In the Paris case, Wilfred Paris acknowledges that he and his wife were behind in their rent, but he said that was because of the timing of his pension cheque. He said he phoned the landlord to explain and was told if he paid the arrears and the $150 tribunal costs, the matter would be closed.

But the eviction process was already well under way by the time the couple had paid up. When they asked for a hearing to stop the eviction, the tribunal said it would not consider the fact that all rent and costs had been paid. Instead, it ruled that since the Parises did not explain adequately why they didn't file the dispute form within the five days, the order would stand.

Toronto lawyers for the Parises' landlord — 10 Trudelle Apartments Ltd. — said that since the case is before the courts, he could not comment.

The Parises remain in their apartment while their case is under appeal, but hundreds of other tenants have found themselves desperately searching for a place to live, or bunking in with relatives or friends once evicted.

Ramona Nepaul, a 23-year-old retail clerk, remembers being reduced to tears when she came home from work one day to find the locks changed on her Parkdale apartment door.

For three months, she had been fighting an eviction notice that came last February, saying she was behind in the rent. She admits she sometimes paid her monthly rent of $781 a week or so late, but she said it was an arrangement agreed to by the landlord to coincide with when she got paid.

When Nepaul received the eviction notice, she immediately paid the rent, but figured she would go to the housing tribunal anyway and explain her situation. When she got there, Nepaul was told she and her husband had already been ordered evicted because she failed to respond to the notice, in writing, within five days.

Nepaul contacted Parkdale Community Legal Services, which examined her case and found the landlord actually owed her money. Not only had she paid the landlord's tribunal fees, she had also paid an extra month's rent. The agency took her case back to the tribunal to have the eviction order overturned, but the motion was denied. The locks were changed on May 30.

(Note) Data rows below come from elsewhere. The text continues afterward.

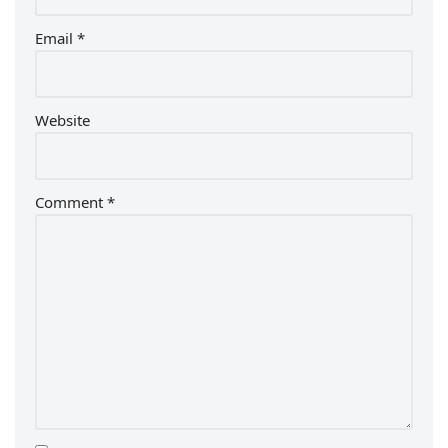
Email
*
Website
Comment
*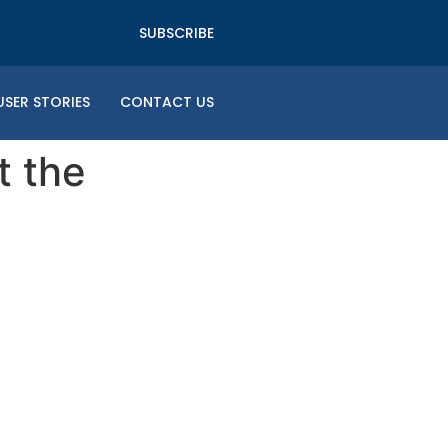
SUBSCRIBE
USER STORIES
CONTACT US
t the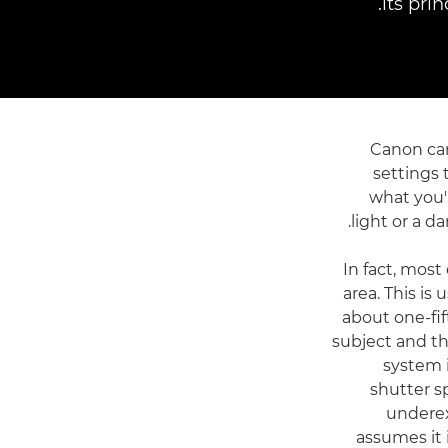
its pri
Canon cam
settings 
what you'
light or a d
In fact, mos
area. This is
about one-fift
subject and th
system i
shutter s
underex
assumes it 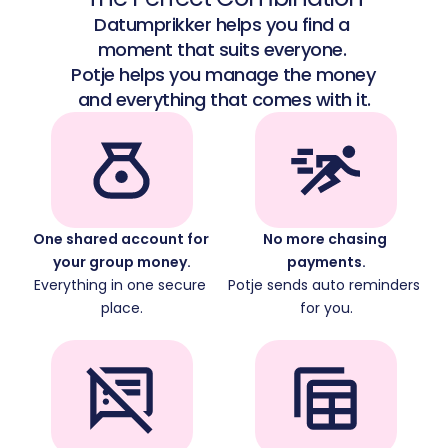
Datumprikker helps you find a 
moment that suits everyone. 
Potje helps you manage the money 
and everything that comes with it.
One shared account for 
No more chasing 
your group money.
payments.
Everything in one secure 
Potje sends auto reminders 
place.
for you.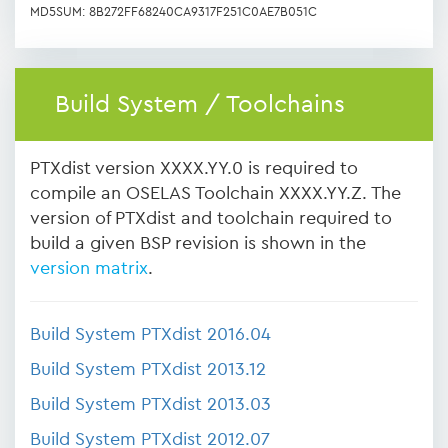
MD5SUM: 8B272FF68240CA9317F251C0AE7B051C
Build System / Toolchains
PTXdist version XXXX.YY.0 is required to
compile an OSELAS Toolchain XXXX.YY.Z. The
version of PTXdist and toolchain required to
build a given BSP revision is shown in the
version matrix
.
Build System PTXdist 2016.04
Build System PTXdist 2013.12
Build System PTXdist 2013.03
Build System PTXdist 2012.07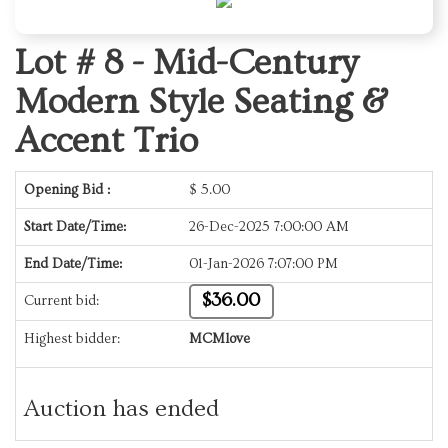
Lot # 8 -
Mid-Century
Modern Style Seating &
Accent Trio
Opening Bid :
$
5.00
Start Date/Time:
26-Dec-2025 7:00:00 AM
End Date/Time:
01-Jan-2026 7:07:00 PM
$36.00
Current bid:
Highest bidder:
MCMlove
Auction has ended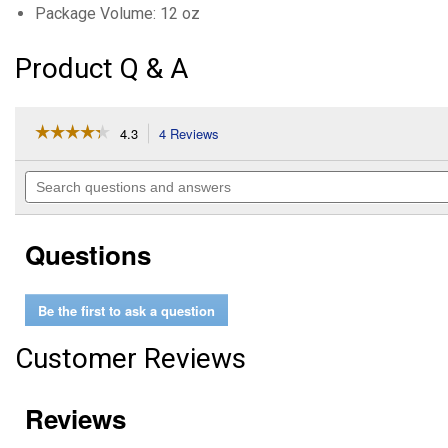
Package Volume: 12 oz
Product Q & A
☆☆☆☆☆
☆☆☆☆☆
4.3
4 Reviews
This
action
4.3
out
will
Search
of
navigate
questions
5
to
and
stars.
reviews.
answers
Read
Questions
reviews
for
Synthetic
DOT
Be the first to ask a question
3
&
4
Customer Reviews
Brake
Fluid
(Package
Volume:
12
oz)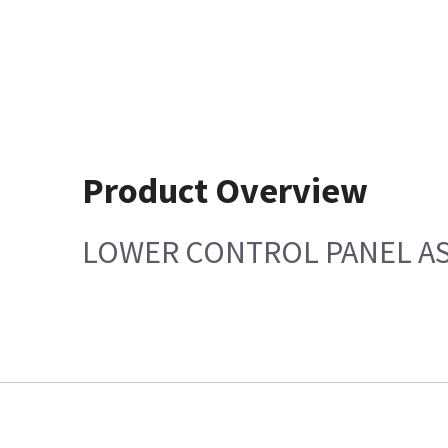
Product Overview
LOWER CONTROL PANEL AS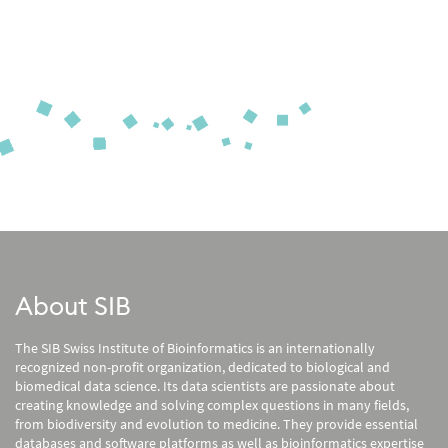
About SIB
The SIB Swiss Institute of Bioinformatics is an internationally
recognized non-profit organization, dedicated to biological and
biomedical data science. Its data scientists are passionate about
creating knowledge and solving complex questions in many fields,
from biodiversity and evolution to medicine. They provide essential
databases and software platforms as well as bioinformatics expertise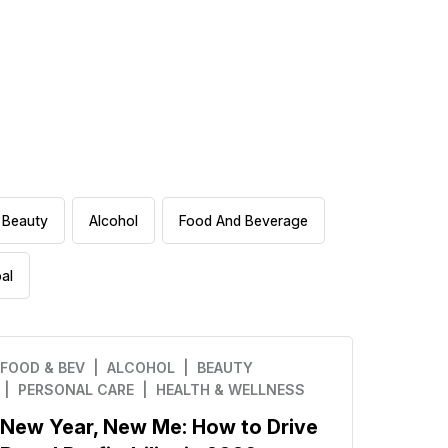
Beauty
Alcohol
Food And Beverage
al
FOOD & BEV
| ALCOHOL
| BEAUTY
| PERSONAL CARE
| HEALTH & WELLNESS
New Year, New Me: How to Drive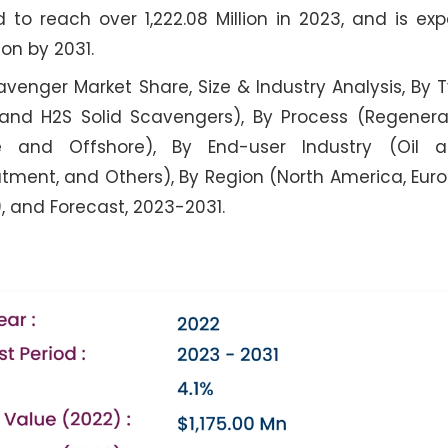
ed to reach over 1,222.08 Million in 2023, and is ex
ion by 2031.
venger Market Share, Size & Industry Analysis, By 
 and H2S Solid Scavengers), By Process (Regener
re and Offshore), By End-user Industry (Oil 
tment, and Others), By Region (North America, Euro
), and Forecast, 2023-2031.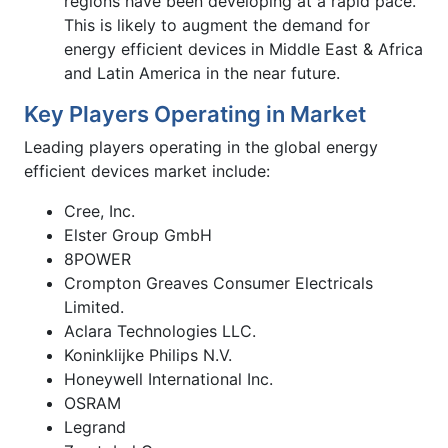
regions have been developing at a rapid pace.
This is likely to augment the demand for
energy efficient devices in Middle East & Africa
and Latin America in the near future.
Key Players Operating in Market
Leading players operating in the global energy
efficient devices market include:
Cree, Inc.
Elster Group GmbH
8POWER
Crompton Greaves Consumer Electricals
Limited.
Aclara Technologies LLC.
Koninklijke Philips N.V.
Honeywell International Inc.
OSRAM
Legrand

"I thought the law would be on my side because I didn't owe the landlord any money," said Nepaul, who had to move to her in-laws' apartment. "I feel the system has let me down."

Nepaul's case is also being appealed by the tenant advocacy centre this spring. A spokesperson for her landlord, Metcap Living Management Inc., would not comment on the case because it is before the courts.

Since coming to power last fall, the provincial Liberals have vowed to repeal the Tories' Tenant Protection Act and create a provincial rent bank to help tenants with "short-term arrears."

"The government needs to consult widely before doing this to get it right and to make sure that the legislation balances the interests of landlords and tenants," said ministry spokesperson Sonya Rolfe.